# WORK INSTRUCTIONS:
Pictures are to be dropped, and only the lines from the one containing "in_first: [355, 404, 548, 542]" through the end of the data below are to be reproduced as written.

# SOURCE MATERIAL:
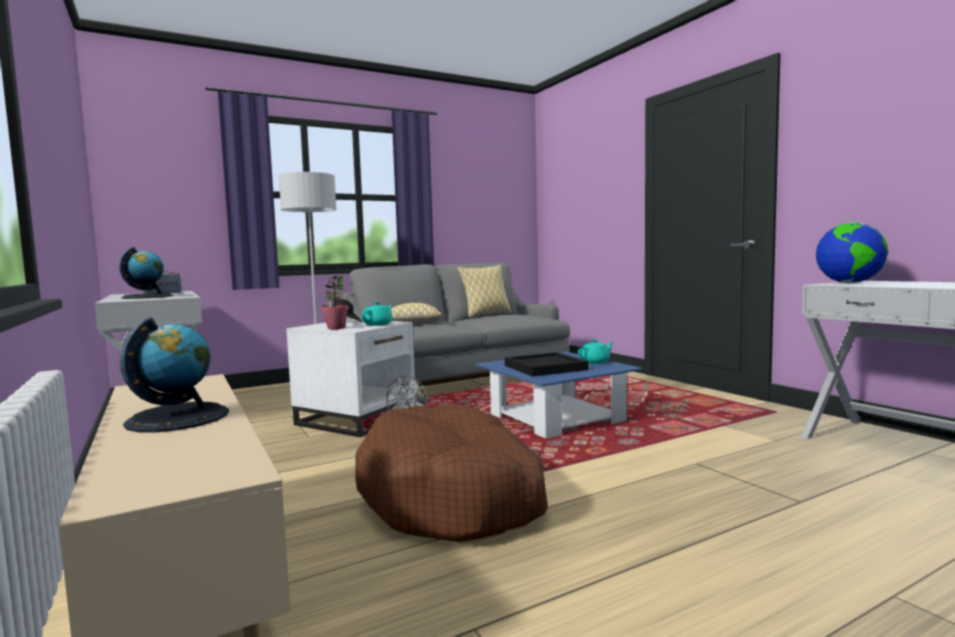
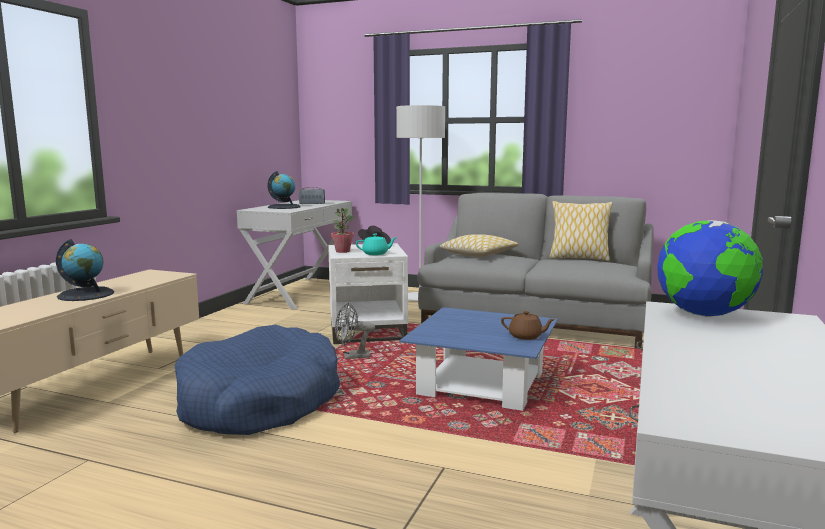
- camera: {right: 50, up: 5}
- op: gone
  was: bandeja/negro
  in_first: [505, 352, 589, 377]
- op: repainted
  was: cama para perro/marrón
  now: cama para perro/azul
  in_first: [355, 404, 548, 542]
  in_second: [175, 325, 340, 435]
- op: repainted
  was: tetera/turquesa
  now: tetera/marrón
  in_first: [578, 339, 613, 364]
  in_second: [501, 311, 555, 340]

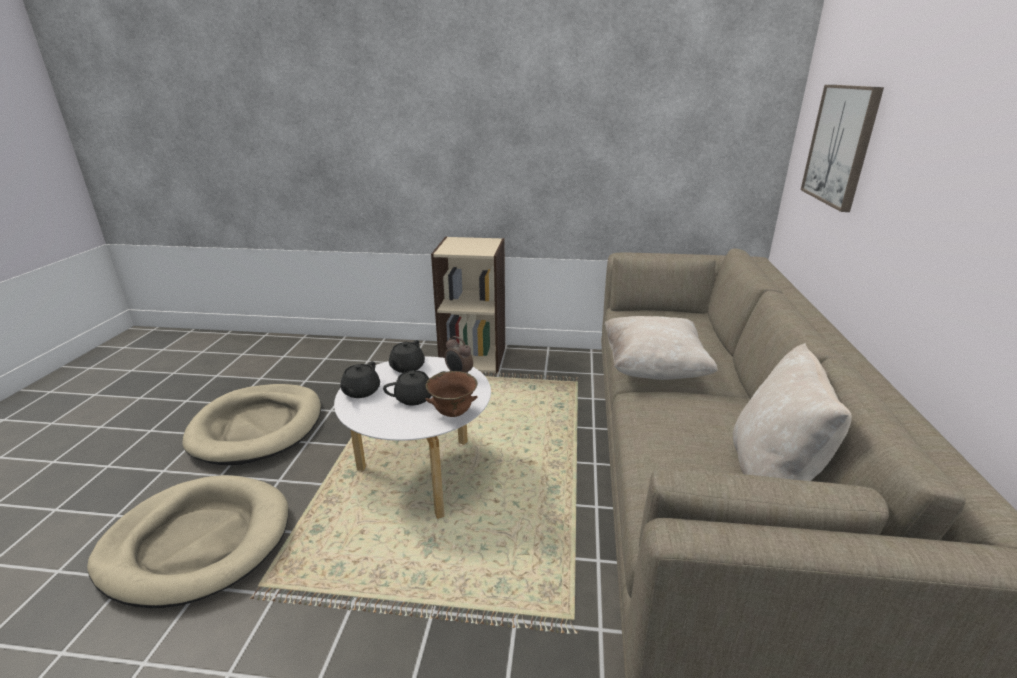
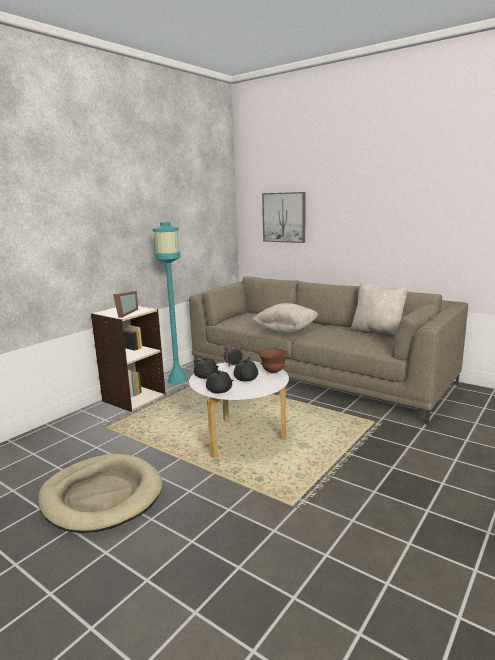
- camera: {right: -60, up: -10}
- op: gone
  was: cama para perro/beis
  in_first: [87, 475, 289, 608]
- op: new
  now: portarretratos
  in_second: [113, 291, 138, 318]
- op: new
  now: lámpara de pie/turquesa
  in_second: [152, 222, 188, 384]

# FINISHED EXERCISE:
  in_first: [355, 404, 548, 542]
  in_second: [175, 325, 340, 435]
- op: repainted
  was: tetera/turquesa
  now: tetera/marrón
  in_first: [578, 339, 613, 364]
  in_second: [501, 311, 555, 340]

- camera: {right: -60, up: -10}
- op: gone
  was: cama para perro/beis
  in_first: [87, 475, 289, 608]
- op: new
  now: portarretratos
  in_second: [113, 291, 138, 318]
- op: new
  now: lámpara de pie/turquesa
  in_second: [152, 222, 188, 384]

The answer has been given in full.